▸ Data below
____________________
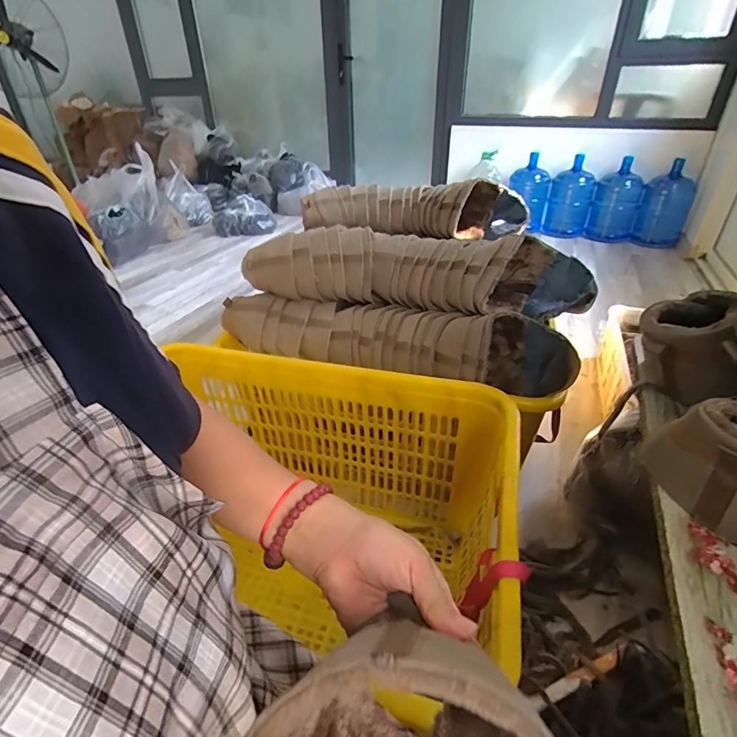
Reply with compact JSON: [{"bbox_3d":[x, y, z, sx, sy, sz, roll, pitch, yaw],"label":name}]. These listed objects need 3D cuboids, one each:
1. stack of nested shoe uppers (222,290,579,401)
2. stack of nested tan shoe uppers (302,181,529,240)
____________________
Once the pictures are removed, print all the remaining data exactly as it stands.

▸ Answer box
Reply with compact JSON: [{"bbox_3d":[x, y, z, sx, sy, sz, roll, pitch, yaw],"label":name}]. These listed objects need 3D cuboids, one each:
1. stack of nested shoe uppers (222,290,579,401)
2. stack of nested tan shoe uppers (302,181,529,240)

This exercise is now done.